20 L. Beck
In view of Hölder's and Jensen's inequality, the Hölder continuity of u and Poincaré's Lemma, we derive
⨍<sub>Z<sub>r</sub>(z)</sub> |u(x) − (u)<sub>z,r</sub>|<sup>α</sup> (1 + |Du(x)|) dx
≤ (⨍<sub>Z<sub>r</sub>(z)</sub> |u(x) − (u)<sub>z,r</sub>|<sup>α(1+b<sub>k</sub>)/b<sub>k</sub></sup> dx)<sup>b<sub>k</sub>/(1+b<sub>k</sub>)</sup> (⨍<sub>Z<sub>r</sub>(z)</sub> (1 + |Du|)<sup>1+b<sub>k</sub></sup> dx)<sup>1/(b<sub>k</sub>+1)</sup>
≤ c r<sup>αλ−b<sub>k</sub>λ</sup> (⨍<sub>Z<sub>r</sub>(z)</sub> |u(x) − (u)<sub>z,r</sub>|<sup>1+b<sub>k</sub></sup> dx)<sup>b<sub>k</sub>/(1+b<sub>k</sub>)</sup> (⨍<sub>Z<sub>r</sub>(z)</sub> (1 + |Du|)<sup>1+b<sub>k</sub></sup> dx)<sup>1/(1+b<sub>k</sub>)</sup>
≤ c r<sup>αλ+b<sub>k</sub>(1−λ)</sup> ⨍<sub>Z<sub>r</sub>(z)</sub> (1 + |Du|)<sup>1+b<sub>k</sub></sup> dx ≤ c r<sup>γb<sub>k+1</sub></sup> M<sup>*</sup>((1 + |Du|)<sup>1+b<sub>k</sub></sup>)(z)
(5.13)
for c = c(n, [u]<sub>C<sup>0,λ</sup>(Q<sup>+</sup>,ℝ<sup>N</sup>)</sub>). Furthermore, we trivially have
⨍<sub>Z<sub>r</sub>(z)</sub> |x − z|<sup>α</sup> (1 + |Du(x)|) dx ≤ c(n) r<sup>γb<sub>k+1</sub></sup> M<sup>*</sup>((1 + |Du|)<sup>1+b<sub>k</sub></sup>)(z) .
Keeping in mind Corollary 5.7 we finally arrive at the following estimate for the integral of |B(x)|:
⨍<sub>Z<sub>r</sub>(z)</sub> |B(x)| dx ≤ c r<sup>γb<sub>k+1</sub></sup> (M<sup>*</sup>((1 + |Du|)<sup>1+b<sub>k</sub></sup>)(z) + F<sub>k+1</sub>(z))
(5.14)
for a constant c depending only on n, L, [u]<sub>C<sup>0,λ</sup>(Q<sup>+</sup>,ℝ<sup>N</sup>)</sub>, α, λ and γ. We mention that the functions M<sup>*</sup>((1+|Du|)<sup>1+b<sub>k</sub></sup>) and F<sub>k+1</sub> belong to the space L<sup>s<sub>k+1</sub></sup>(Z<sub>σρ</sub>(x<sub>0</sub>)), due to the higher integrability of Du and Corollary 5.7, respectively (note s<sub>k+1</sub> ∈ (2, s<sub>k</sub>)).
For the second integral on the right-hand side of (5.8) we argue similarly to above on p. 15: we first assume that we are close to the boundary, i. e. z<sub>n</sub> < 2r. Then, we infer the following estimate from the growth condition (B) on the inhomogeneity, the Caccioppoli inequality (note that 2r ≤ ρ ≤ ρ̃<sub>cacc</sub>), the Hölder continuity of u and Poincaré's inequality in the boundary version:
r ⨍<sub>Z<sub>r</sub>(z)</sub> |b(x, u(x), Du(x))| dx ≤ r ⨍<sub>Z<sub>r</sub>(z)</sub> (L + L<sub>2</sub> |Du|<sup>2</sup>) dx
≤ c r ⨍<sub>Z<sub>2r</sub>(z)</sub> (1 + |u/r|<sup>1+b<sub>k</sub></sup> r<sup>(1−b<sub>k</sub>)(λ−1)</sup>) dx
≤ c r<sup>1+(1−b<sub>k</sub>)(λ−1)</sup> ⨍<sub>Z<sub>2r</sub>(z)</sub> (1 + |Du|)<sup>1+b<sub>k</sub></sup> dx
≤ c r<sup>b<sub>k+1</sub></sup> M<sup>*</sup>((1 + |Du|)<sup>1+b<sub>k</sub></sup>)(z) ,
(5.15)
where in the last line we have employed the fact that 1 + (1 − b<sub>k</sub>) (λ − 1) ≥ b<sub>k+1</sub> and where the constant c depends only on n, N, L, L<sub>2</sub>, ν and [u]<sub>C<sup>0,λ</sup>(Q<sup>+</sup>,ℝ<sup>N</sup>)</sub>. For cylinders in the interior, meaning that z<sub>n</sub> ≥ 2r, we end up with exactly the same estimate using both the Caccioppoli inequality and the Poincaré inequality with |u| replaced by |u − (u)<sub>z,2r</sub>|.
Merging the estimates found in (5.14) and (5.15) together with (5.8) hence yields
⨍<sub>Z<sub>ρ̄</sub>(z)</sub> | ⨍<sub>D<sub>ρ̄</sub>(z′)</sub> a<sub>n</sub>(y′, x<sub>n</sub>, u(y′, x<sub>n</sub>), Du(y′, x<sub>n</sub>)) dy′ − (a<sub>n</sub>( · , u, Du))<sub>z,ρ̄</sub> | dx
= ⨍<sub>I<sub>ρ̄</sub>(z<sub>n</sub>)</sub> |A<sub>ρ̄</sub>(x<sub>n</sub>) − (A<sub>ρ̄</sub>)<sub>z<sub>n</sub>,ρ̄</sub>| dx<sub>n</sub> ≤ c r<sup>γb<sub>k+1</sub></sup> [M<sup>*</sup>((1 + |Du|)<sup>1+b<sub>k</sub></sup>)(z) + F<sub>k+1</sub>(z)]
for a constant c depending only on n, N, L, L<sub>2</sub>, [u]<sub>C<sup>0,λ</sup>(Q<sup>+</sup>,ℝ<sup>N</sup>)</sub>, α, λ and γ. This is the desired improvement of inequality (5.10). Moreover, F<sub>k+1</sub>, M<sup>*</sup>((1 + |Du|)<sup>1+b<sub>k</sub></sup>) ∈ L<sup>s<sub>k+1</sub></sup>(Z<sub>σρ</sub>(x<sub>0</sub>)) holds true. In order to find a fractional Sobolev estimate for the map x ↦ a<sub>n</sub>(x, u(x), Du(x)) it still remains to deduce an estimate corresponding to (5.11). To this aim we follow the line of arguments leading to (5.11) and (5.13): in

• • • • • • •

Return the material in full, restating each entry word for word.

20 L. Beck
In view of Hölder's and Jensen's inequality, the Hölder continuity of u and Poincaré's Lemma, we derive
⨍<sub>Z<sub>r</sub>(z)</sub> |u(x) − (u)<sub>z,r</sub>|<sup>α</sup> (1 + |Du(x)|) dx
≤ (⨍<sub>Z<sub>r</sub>(z)</sub> |u(x) − (u)<sub>z,r</sub>|<sup>α(1+b<sub>k</sub>)/b<sub>k</sub></sup> dx)<sup>b<sub>k</sub>/(1+b<sub>k</sub>)</sup> (⨍<sub>Z<sub>r</sub>(z)</sub> (1 + |Du|)<sup>1+b<sub>k</sub></sup> dx)<sup>1/(b<sub>k</sub>+1)</sup>
≤ c r<sup>αλ−b<sub>k</sub>λ</sup> (⨍<sub>Z<sub>r</sub>(z)</sub> |u(x) − (u)<sub>z,r</sub>|<sup>1+b<sub>k</sub></sup> dx)<sup>b<sub>k</sub>/(1+b<sub>k</sub>)</sup> (⨍<sub>Z<sub>r</sub>(z)</sub> (1 + |Du|)<sup>1+b<sub>k</sub></sup> dx)<sup>1/(1+b<sub>k</sub>)</sup>
≤ c r<sup>αλ+b<sub>k</sub>(1−λ)</sup> ⨍<sub>Z<sub>r</sub>(z)</sub> (1 + |Du|)<sup>1+b<sub>k</sub></sup> dx ≤ c r<sup>γb<sub>k+1</sub></sup> M<sup>*</sup>((1 + |Du|)<sup>1+b<sub>k</sub></sup>)(z)
(5.13)
for c = c(n, [u]<sub>C<sup>0,λ</sup>(Q<sup>+</sup>,ℝ<sup>N</sup>)</sub>). Furthermore, we trivially have
⨍<sub>Z<sub>r</sub>(z)</sub> |x − z|<sup>α</sup> (1 + |Du(x)|) dx ≤ c(n) r<sup>γb<sub>k+1</sub></sup> M<sup>*</sup>((1 + |Du|)<sup>1+b<sub>k</sub></sup>)(z) .
Keeping in mind Corollary 5.7 we finally arrive at the following estimate for the integral of |B(x)|:
⨍<sub>Z<sub>r</sub>(z)</sub> |B(x)| dx ≤ c r<sup>γb<sub>k+1</sub></sup> (M<sup>*</sup>((1 + |Du|)<sup>1+b<sub>k</sub></sup>)(z) + F<sub>k+1</sub>(z))
(5.14)
for a constant c depending only on n, L, [u]<sub>C<sup>0,λ</sup>(Q<sup>+</sup>,ℝ<sup>N</sup>)</sub>, α, λ and γ. We mention that the functions M<sup>*</sup>((1+|Du|)<sup>1+b<sub>k</sub></sup>) and F<sub>k+1</sub> belong to the space L<sup>s<sub>k+1</sub></sup>(Z<sub>σρ</sub>(x<sub>0</sub>)), due to the higher integrability of Du and Corollary 5.7, respectively (note s<sub>k+1</sub> ∈ (2, s<sub>k</sub>)).
For the second integral on the right-hand side of (5.8) we argue similarly to above on p. 15: we first assume that we are close to the boundary, i. e. z<sub>n</sub> < 2r. Then, we infer the following estimate from the growth condition (B) on the inhomogeneity, the Caccioppoli inequality (note that 2r ≤ ρ ≤ ρ̃<sub>cacc</sub>), the Hölder continuity of u and Poincaré's inequality in the boundary version:
r ⨍<sub>Z<sub>r</sub>(z)</sub> |b(x, u(x), Du(x))| dx ≤ r ⨍<sub>Z<sub>r</sub>(z)</sub> (L + L<sub>2</sub> |Du|<sup>2</sup>) dx
≤ c r ⨍<sub>Z<sub>2r</sub>(z)</sub> (1 + |u/r|<sup>1+b<sub>k</sub></sup> r<sup>(1−b<sub>k</sub>)(λ−1)</sup>) dx
≤ c r<sup>1+(1−b<sub>k</sub>)(λ−1)</sup> ⨍<sub>Z<sub>2r</sub>(z)</sub> (1 + |Du|)<sup>1+b<sub>k</sub></sup> dx
≤ c r<sup>b<sub>k+1</sub></sup> M<sup>*</sup>((1 + |Du|)<sup>1+b<sub>k</sub></sup>)(z) ,
(5.15)
where in the last line we have employed the fact that 1 + (1 − b<sub>k</sub>) (λ − 1) ≥ b<sub>k+1</sub> and where the constant c depends only on n, N, L, L<sub>2</sub>, ν and [u]<sub>C<sup>0,λ</sup>(Q<sup>+</sup>,ℝ<sup>N</sup>)</sub>. For cylinders in the interior, meaning that z<sub>n</sub> ≥ 2r, we end up with exactly the same estimate using both the Caccioppoli inequality and the Poincaré inequality with |u| replaced by |u − (u)<sub>z,2r</sub>|.
Merging the estimates found in (5.14) and (5.15) together with (5.8) hence yields
⨍<sub>Z<sub>ρ̄</sub>(z)</sub> | ⨍<sub>D<sub>ρ̄</sub>(z′)</sub> a<sub>n</sub>(y′, x<sub>n</sub>, u(y′, x<sub>n</sub>), Du(y′, x<sub>n</sub>)) dy′ − (a<sub>n</sub>( · , u, Du))<sub>z,ρ̄</sub> | dx
= ⨍<sub>I<sub>ρ̄</sub>(z<sub>n</sub>)</sub> |A<sub>ρ̄</sub>(x<sub>n</sub>) − (A<sub>ρ̄</sub>)<sub>z<sub>n</sub>,ρ̄</sub>| dx<sub>n</sub> ≤ c r<sup>γb<sub>k+1</sub></sup> [M<sup>*</sup>((1 + |Du|)<sup>1+b<sub>k</sub></sup>)(z) + F<sub>k+1</sub>(z)]
for a constant c depending only on n, N, L, L<sub>2</sub>, [u]<sub>C<sup>0,λ</sup>(Q<sup>+</sup>,ℝ<sup>N</sup>)</sub>, α, λ and γ. This is the desired improvement of inequality (5.10). Moreover, F<sub>k+1</sub>, M<sup>*</sup>((1 + |Du|)<sup>1+b<sub>k</sub></sup>) ∈ L<sup>s<sub>k+1</sub></sup>(Z<sub>σρ</sub>(x<sub>0</sub>)) holds true. In order to find a fractional Sobolev estimate for the map x ↦ a<sub>n</sub>(x, u(x), Du(x)) it still remains to deduce an estimate corresponding to (5.11). To this aim we follow the line of arguments leading to (5.11) and (5.13): in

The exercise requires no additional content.